March Temperature in Chennai, trends & analysis

New Month & New Beginning.  March temperature in Chennai normally indicates the cusp between winter & summer.  We tend to see days getting hotter and the mild winter Chennai sees vanishes by this time paving way for the warm humid mornings Chennai is known for.  A month or so back we had put out an analysis on the Winters getting warmer in Chennai. Now its time to understand how the March Temperature in Chennai has evolved over the last few decades.

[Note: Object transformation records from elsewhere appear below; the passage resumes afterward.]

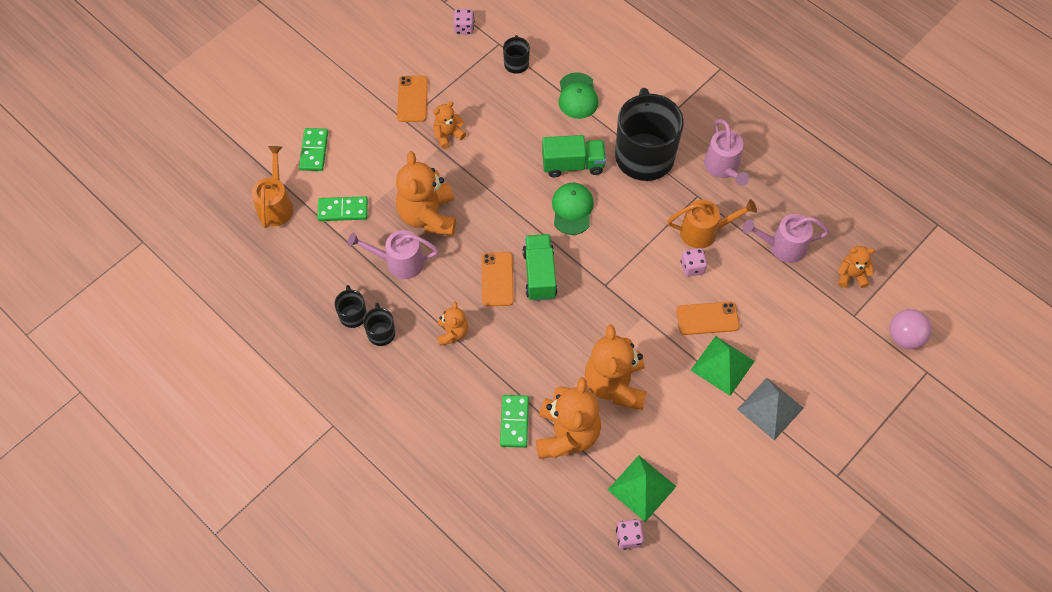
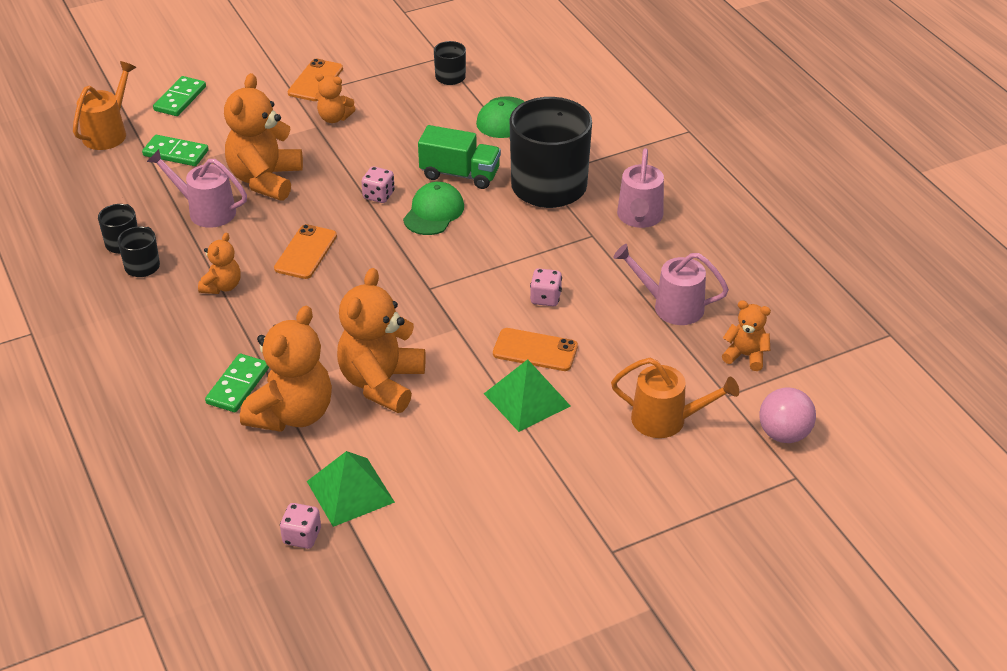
camera: 20 degrees right, 20 degrees down
(448, 135) = (334, 118): orange teddy bear -> orange teddy bear turned 150 degrees counterclockwise
(464, 28) = (411, 37): pink dice -> pink dice (378, 195)
(539, 274) = (357, 260): green truck -> none
(704, 231) = (581, 269): orange watering can -> orange watering can (667, 420)
(770, 408) = (563, 458): grey pyramid -> none

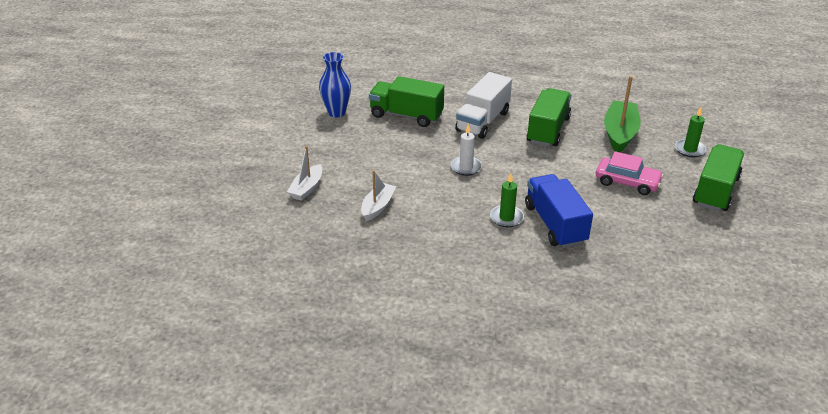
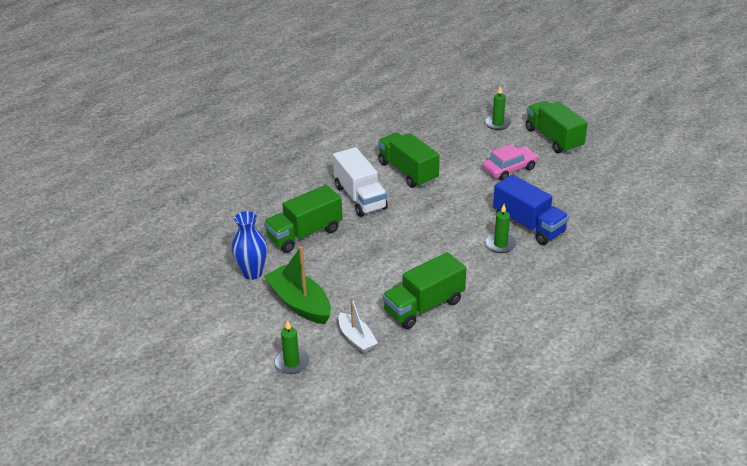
camera: 55 degrees left, 0 degrees up
(254, 170) = (292, 363): none -> green candle
(378, 207) = (424, 306): white boat -> green truck
(466, 167) = (416, 235): white candle -> none
(555, 224) = (528, 225): blue truck -> blue truck turned 150 degrees counterclockwise
(619, 134) = (447, 142): green boat -> green boat (299, 303)

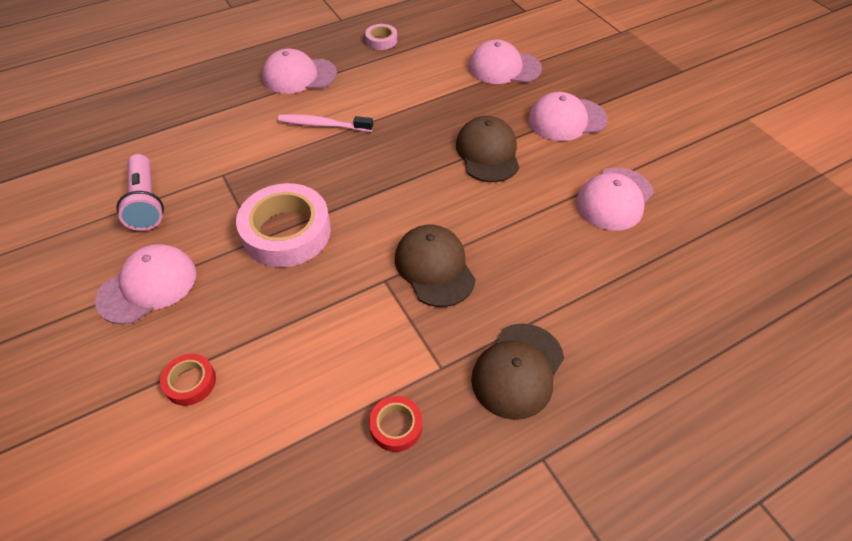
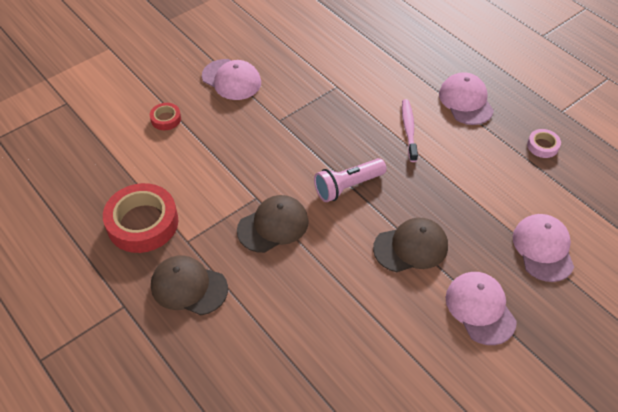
camera: 80 degrees right, 0 degrees up
(146, 203) = (300, 57): pink flashlight -> pink flashlight (348, 186)
(286, 232) = (289, 134): pink tape -> none
(396, 426) = (142, 223): red tape -> red tape, size x2.10
(614, 199) = (378, 352): pink cap -> none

As has been the case the last time around this time as well we stick to Climate Forecast System Reanalysis (CFSR) of NOAA National Climatic Data Center,  a State-of-the-art 3rd generation reanalysis model, well suited for the satellite area.  The reanalysis is done using data obtained using Climate Reanalyzer (http://cci-reanalyzer.org), Climate Change Institute, University of Maine, USA.

Interestingly it appears unlike the winter period March Temperature in Chennai shows a fairly stable trend with the mean temperature showing a marginal increase over the years.  This increase could be attributed to the overall trend of warming that earth has been going through and for all practical purposes could be pretty much considered as a stable climatic trend.

Mean_March

The trend shows less 0.5°C increase which is pretty much negligible when one looks at the overall scheme of things.  As one can observe from the chart unlike the winter temperatures which showed clear spikes since the turn of the millennium no such visible spikes could be observed as far March Temperature in Chennai goes.

maximum_march

Even the Maximum temperature trend also indicates a marginal change with fairly stable temperature trends except for one spike around the year 2012 when the average max temperature peaked at around 37°C otherwise the average max temperature seem to hover around 35°C.

Minimum_March

The minimum temperature trends indicate pretty much similar temperature trend over the last few decades to the contrary the average minimum temperatures for the last few years seem to show lesser than the long term trend line.

Interestingly if one were to compare this with our earlier analysis for winter it is once again the increasing maximum temperatures that is driving the mean temperature up. We look forward to your feedback, suggestions and comments on this series.